Impact
Guzzle is an extensible PHP HTTP client. Prior to 7.12.1, the CookieJar component incorrectly accepts cookies whose Domain attribute consists of only a dot or contains whitespace padding. SetCookie::matchesDomain() removes leading dots from the cookie domain, normalizing dot-only values to the empty string; SetCookie::validate() only rejected a strictly empty domain, so these cookies could be stored and the empty normalized domain was treated as matching any request host. An attacker-controlled origin that an application requests with a shared cookie jar can therefore set a cookie that Guzzle later sends to unrelated hosts using the same jar. This may allow cookie injection or session fixation against downstream services, depending on how those services interpret the injected cookie.
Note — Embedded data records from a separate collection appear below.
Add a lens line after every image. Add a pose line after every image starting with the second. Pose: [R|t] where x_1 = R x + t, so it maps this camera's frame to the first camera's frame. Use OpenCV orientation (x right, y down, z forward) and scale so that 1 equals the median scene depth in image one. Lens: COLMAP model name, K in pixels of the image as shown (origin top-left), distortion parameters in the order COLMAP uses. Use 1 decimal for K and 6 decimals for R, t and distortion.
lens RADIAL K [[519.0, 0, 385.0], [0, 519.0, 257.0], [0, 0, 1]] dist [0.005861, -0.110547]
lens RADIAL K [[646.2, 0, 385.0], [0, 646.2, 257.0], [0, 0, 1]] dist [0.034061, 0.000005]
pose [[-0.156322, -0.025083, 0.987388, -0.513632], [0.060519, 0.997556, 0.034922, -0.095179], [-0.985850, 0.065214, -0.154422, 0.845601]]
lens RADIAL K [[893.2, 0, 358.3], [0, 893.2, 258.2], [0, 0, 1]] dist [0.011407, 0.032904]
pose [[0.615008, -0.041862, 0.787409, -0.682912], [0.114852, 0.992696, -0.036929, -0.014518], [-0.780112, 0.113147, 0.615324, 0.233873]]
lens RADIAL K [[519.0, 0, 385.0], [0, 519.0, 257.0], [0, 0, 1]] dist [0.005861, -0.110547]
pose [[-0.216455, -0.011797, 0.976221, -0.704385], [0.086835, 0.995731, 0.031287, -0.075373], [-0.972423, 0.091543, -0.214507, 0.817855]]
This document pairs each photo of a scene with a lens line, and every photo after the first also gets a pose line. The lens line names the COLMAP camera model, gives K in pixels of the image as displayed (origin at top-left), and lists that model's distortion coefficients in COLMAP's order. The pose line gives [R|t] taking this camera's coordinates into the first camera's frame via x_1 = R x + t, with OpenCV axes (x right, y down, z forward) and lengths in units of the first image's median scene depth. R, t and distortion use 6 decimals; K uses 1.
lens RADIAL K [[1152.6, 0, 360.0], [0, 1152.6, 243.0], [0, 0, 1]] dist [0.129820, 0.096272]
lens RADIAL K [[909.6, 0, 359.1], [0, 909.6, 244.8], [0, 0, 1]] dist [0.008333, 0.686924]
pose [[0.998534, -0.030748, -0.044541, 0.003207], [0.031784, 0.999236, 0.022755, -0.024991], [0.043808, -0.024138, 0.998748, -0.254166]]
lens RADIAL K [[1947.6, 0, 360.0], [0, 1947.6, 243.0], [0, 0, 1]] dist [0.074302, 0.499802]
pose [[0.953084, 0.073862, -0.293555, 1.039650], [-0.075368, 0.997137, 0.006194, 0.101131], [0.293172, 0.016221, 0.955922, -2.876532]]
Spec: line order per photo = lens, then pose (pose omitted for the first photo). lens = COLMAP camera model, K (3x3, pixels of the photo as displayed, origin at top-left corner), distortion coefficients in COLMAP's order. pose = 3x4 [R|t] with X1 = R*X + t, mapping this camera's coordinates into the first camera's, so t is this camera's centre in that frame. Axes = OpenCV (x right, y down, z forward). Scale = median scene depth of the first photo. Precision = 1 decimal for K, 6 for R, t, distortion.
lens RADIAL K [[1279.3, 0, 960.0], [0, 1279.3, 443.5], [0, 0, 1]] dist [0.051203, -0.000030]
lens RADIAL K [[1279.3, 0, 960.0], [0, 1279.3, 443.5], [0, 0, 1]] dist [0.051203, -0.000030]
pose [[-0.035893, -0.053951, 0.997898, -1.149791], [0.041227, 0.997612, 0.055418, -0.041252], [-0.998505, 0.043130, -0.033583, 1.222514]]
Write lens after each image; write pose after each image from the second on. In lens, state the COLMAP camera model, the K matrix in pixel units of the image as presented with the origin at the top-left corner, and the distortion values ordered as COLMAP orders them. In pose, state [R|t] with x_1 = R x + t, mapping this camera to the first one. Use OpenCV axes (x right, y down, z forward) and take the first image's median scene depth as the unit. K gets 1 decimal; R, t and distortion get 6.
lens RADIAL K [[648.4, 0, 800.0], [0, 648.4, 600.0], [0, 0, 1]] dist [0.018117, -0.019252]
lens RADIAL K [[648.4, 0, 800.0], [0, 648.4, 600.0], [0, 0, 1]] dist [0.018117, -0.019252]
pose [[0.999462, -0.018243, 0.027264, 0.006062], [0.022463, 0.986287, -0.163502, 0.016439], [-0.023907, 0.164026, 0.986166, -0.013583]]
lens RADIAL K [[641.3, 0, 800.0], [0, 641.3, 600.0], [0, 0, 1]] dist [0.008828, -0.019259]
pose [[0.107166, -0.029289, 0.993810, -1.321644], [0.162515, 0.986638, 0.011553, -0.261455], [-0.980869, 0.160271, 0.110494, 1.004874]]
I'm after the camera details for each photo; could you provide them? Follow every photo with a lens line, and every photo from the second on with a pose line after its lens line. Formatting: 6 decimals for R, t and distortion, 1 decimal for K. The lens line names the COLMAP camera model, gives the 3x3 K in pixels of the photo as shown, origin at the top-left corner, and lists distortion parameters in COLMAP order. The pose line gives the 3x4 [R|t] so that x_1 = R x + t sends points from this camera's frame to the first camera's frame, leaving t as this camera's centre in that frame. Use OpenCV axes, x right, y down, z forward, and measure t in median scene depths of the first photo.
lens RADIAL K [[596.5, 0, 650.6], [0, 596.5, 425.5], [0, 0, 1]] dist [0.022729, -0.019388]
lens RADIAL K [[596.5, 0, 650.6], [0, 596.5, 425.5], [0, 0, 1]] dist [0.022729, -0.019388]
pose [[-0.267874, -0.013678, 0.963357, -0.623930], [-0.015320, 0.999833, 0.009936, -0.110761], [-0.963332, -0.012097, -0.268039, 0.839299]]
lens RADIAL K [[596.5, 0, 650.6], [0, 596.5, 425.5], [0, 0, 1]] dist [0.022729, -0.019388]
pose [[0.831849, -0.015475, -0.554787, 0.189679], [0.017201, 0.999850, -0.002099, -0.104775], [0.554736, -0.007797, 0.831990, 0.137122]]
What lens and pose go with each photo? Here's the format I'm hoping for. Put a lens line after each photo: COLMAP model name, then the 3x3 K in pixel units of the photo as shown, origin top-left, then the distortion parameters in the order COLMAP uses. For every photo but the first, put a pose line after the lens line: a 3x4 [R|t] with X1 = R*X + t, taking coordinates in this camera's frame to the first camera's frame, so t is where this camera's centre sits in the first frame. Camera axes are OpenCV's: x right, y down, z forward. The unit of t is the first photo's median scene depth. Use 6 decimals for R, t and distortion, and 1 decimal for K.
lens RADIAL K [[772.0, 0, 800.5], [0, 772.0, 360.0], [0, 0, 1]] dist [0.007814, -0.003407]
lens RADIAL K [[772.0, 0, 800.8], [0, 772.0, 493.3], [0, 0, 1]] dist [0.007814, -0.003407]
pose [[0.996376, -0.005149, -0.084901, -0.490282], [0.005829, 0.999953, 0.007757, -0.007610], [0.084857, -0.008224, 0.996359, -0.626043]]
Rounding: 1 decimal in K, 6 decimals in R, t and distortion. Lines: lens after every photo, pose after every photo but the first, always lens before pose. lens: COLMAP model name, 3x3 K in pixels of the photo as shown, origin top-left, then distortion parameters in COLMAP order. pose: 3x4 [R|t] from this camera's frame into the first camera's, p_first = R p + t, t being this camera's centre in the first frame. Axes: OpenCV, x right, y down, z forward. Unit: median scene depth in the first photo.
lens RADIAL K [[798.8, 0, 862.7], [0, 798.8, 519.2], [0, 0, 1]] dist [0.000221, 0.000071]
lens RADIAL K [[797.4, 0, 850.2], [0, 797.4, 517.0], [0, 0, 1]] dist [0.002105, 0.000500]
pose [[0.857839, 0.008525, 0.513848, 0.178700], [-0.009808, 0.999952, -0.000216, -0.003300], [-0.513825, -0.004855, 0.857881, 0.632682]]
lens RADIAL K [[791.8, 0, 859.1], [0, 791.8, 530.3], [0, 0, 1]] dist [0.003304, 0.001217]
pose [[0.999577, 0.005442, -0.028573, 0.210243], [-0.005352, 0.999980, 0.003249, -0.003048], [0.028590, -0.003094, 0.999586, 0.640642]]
This vulnerability is fixed in 7.12.1.
Affected Systems
The flaw affects the PHP HTTP client Guzzle, from vendors identified as guzzle:guzzle, for all releases prior to 7.12.1. Any application using Guzzle 7.x earlier than 7.12.1 and that shares a cookie jar across domains is potentially impacted.
Risk and Exploitability
The CVSS score of 5.8 places the vulnerability in the medium severity range. No EPSS score is published, so the exact likelihood of exploitation is uncertain, and it is not in the CISA KEV database. The main entry point is the application’s HTTP requests: if an attacker can dictate a request sent through a shared CookieJar, they can set a cookie that will be sent to any domain the jar serves. Successful exploitation could result in the injection of a cookie or session fixation against downstream services. No exotic prerequisites are required, indicating that the flaw can be widely exploited on affected installations.